Fighting the disadvantage: College admissions disfavor Lowell students

“Thank you for applying to the University of California Santa Cruz” were the first words displayed on my admissions update, instead of the word “congratulations,” implying that I did not receive admission. I read this same sentence over and over again for the six other University of California (UC) schools I applied to. After working tirelessly at Lowell for four years for a high GPA and building an application I was proud of, I felt my accomplishments were nothing in comparison to my classmates. 

I’m not alone in this feeling, and many Lowell students are left feeling angry and confused after not getting into colleges they were told they were qualified for. Although Lowell prioritizes academic success and has unique opportunities, through an abundance of challenging classes, extracurricular activities, and a competitive student body, I felt disadvantaged in college admissions at Lowell. Even before the college application process begins, admissions officers and counselors stress that challenging yourself and taking advantage of your resources is an essential part of your application. This could include taking AP classes or running for class president. How much you’re taking initiative in your community is measured relative to your classmates often in terms of class rankings. In Lowell’s competitive environment, there are many people challenging themselves, making it nearly impossible to outperform your peers. After attending public schools my whole life, attending a UC was an opportunity that I had hoped for, and was disappointed when I couldn’t attain it. The college application process overwhelmed me with feelings of self-hatred and doubt which was intensified with Lowell’s cutthroat and competitive environment. 

After working tirelessly at Lowell for four years for a high GPA and building an application I was proud of, I felt my accomplishments were nothing in comparison to my classmates. 

Due to the amount of honors and Advanced Placement classes at Lowell, many students attain high GPAs, thus raising the bar.
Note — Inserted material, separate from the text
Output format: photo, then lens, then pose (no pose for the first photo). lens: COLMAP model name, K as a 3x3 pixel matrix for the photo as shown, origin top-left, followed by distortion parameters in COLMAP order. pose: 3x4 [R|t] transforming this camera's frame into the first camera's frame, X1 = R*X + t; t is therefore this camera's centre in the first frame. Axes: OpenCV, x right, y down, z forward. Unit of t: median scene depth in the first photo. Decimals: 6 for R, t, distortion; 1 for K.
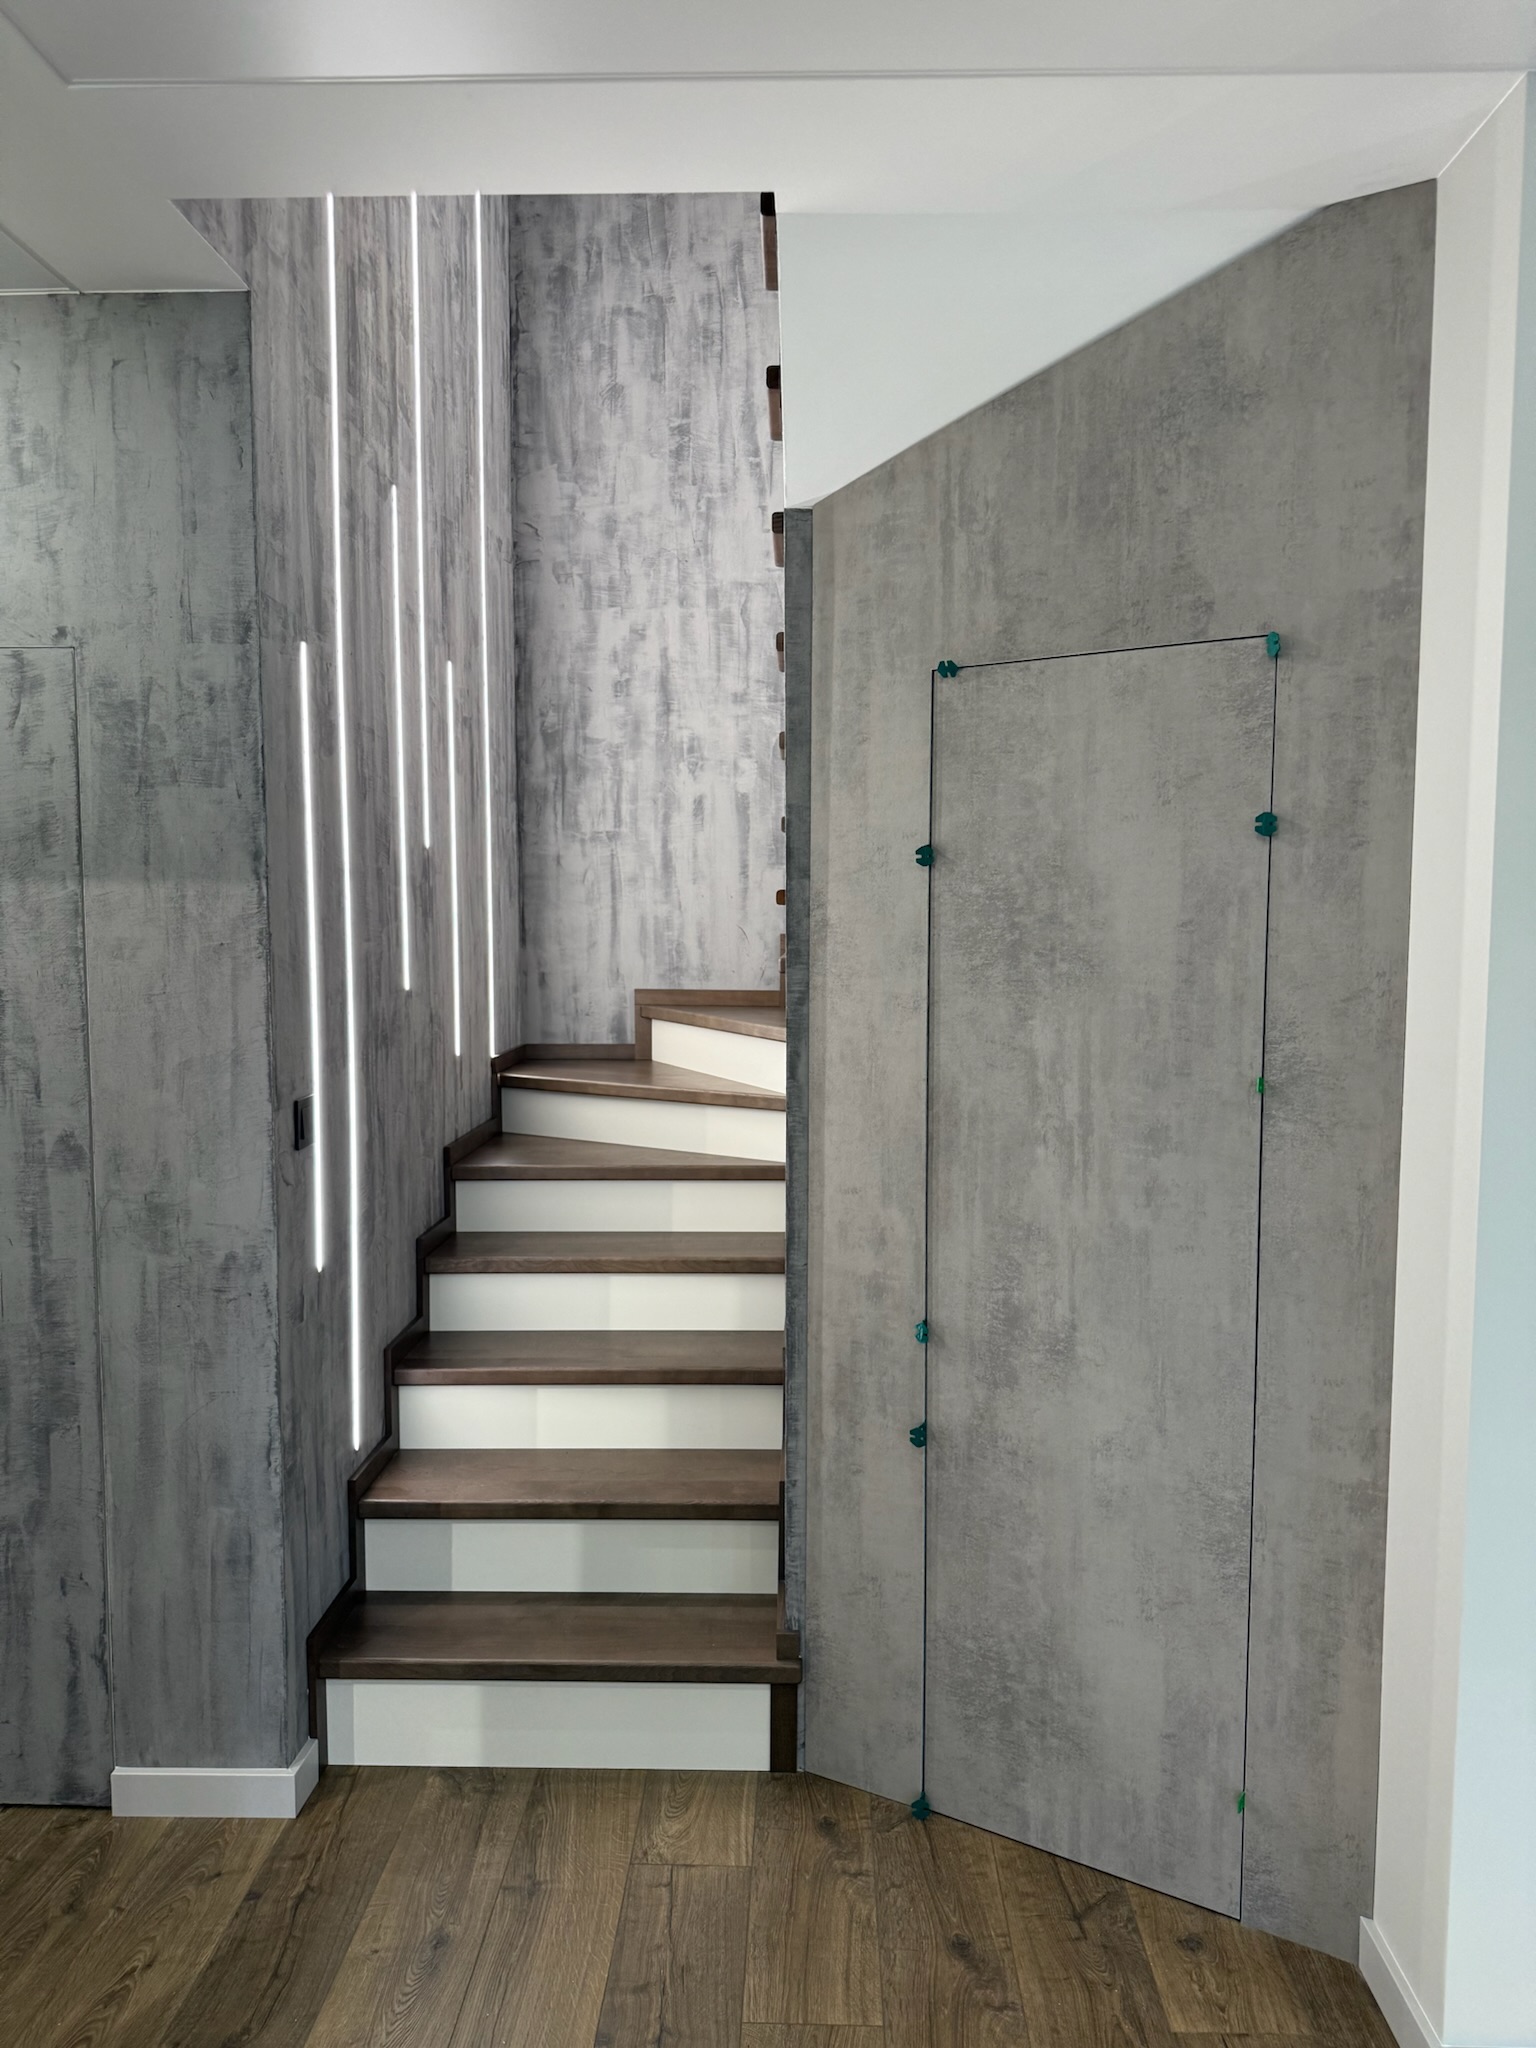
lens RADIAL K [[1449.9, 0, 767.0], [0, 1449.9, 1029.9], [0, 0, 1]] dist [0.052456, -0.061884]
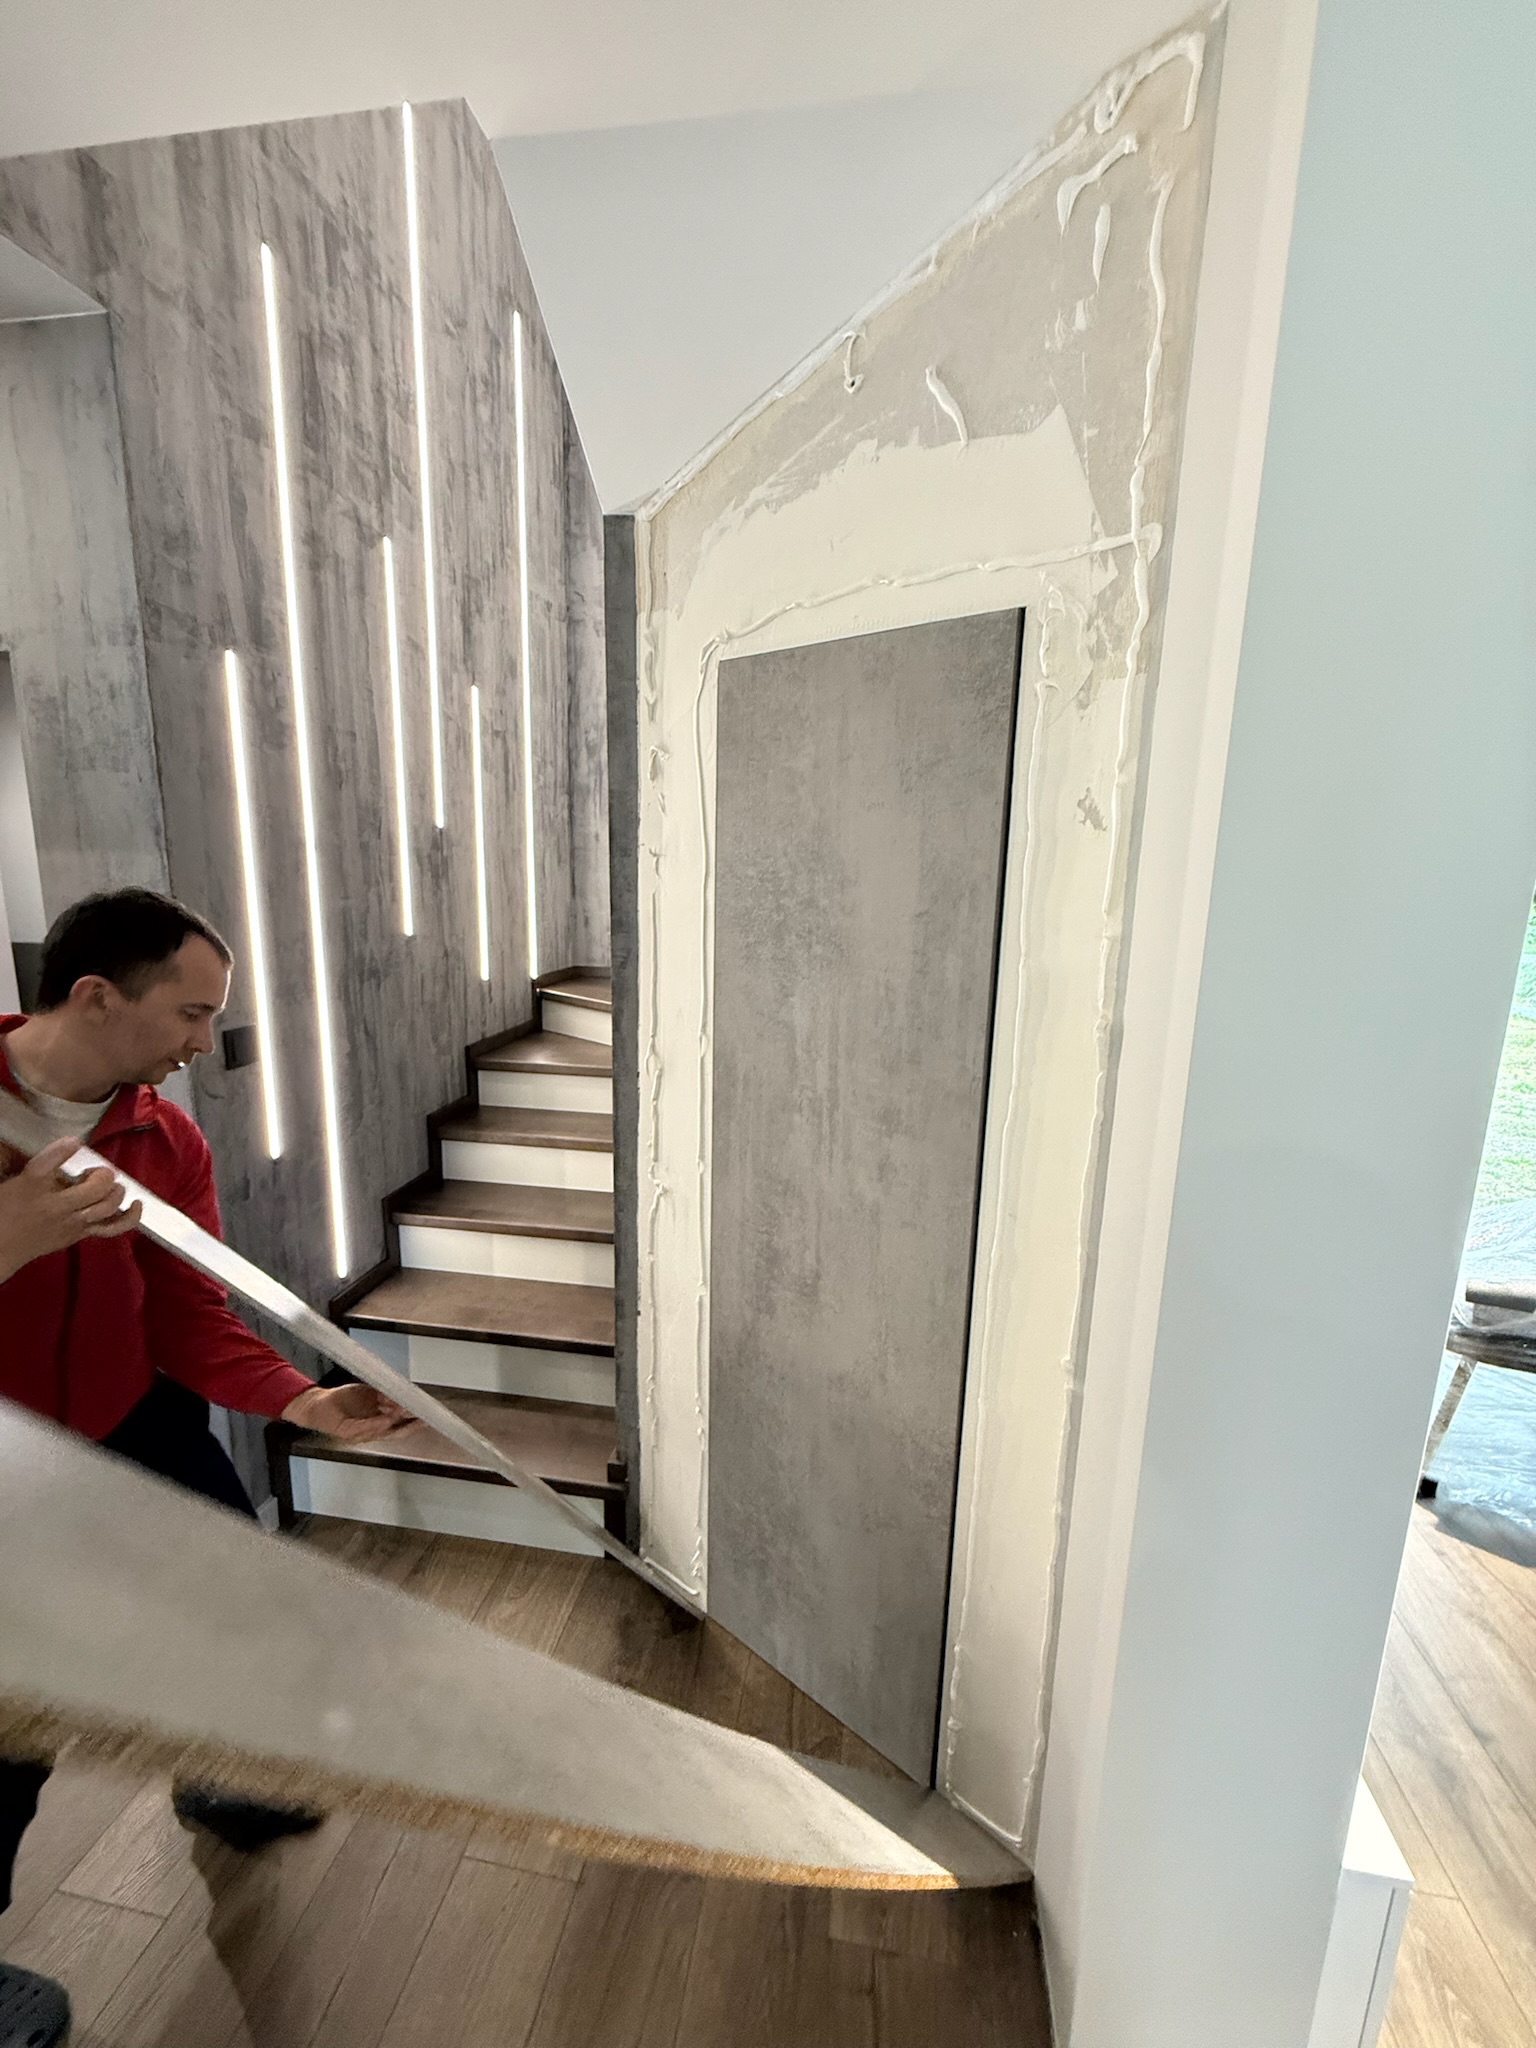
lens RADIAL K [[813.9, 0, 769.6], [0, 813.9, 1020.4], [0, 0, 1]] dist [-0.008973, 0.002910]
pose [[0.991887, 0.044470, -0.119095, 0.231416], [-0.031959, 0.993961, 0.104972, -0.050981], [0.123044, -0.100315, 0.987318, 0.392022]]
According to the University of California, the UC system has a unique way of calculating GPA, which includes adding points for AP, honors, and IB classes while taking into account the offered classes at each school, and shows the GPAs of all other applicants from the same school. Having your classmates’ GPAs on display to admissions officers forces Lowell students to overload their schedules to be even slightly competitive. Since Lowell offers 28 different AP classes, more than any other school in San Francisco, some students take up to 5 AP classes in one year, significantly boosting their GPA. When I got two Bs in my first three years at Lowell, my GPA fell below my peers, making it unlikely for me to be considered at higher-ranked UC campuses. As I tried to prioritize balance and my mental health while choosing classes throughout high school, my admission to prestigious universities became unattainable, in my eyes.

Photo by Kahlo Friel-Asay

Lowell students go beyond the classroom to create unique resumes, making other students look unambitious. With Lowell’s infamously large homework load, many students don’t have time to do the amount of extracurriculars needed to stand out among their peers. Throughout high school, I played a club sport, and an instrument, and had a job that completely filled my free time. I was confident that I was doing enough to get into college but my peers were maintaining their grades while also doing hours of community service each week, running for student government, starting nonprofits, or whatever college admissions view as valuable. For me, going to Lowell was a constant reminder that whatever I did, even if I felt fulfilled, it wouldn’t be enough. Lowell should warn students early on that they will need to go above and beyond the threshold to show leadership and initiative on their college applications.

With a lack of information throughout the first few years of high school and a lack of guidance through the application process, Lowell students often don’t expect the rejections they may eventually experience. Lowell doesn’t have a formal college and career class like other SFUSD high schools but instead offers Plan Ahead as a replacement. Although they teach the basic A to G requirements of the UCs, a list of the recommended subjects you take in high school, doesn’t do much to warn you of the expectations of colleges. When you reach senior year, there’s one college counselor for nearly 700 seniors. My friends were denied meetings at the college center because they were so busy and felt unguided when writing essays and filling out applications. If Lowell’s college center or Plan Ahead curriculum was more cohesive and honest, it may warn students that they won’t get into even less competitive UCs just by having a 4.0. Because of Lowell’s reputation of spitting out students who go to Ivy Leagues, many of my peers and I weren’t expecting rejection or waitlist letters from less prestigious colleges.

I believe the UCs should serve the public school students of California and was angry when my opportunity at a public education wasn’t an opportunity for me or many of my peers. Out of the seven I applied to, I was waitlisted at four and rejected from three. Even though waiting was an option, I chose not to prolong the wait through the summer as the college process was already exhaustingly long. I was admitted to New York University and will attend there in the fall. Although this is a good school and I’m satisfied, I’m stuck paying more money and moving across the country. After working so hard for four years at Lowell, I feel like I wasted my time. I fell into the trap of thinking Lowell would help my future but instead, it just left me with rejections and low self-esteem.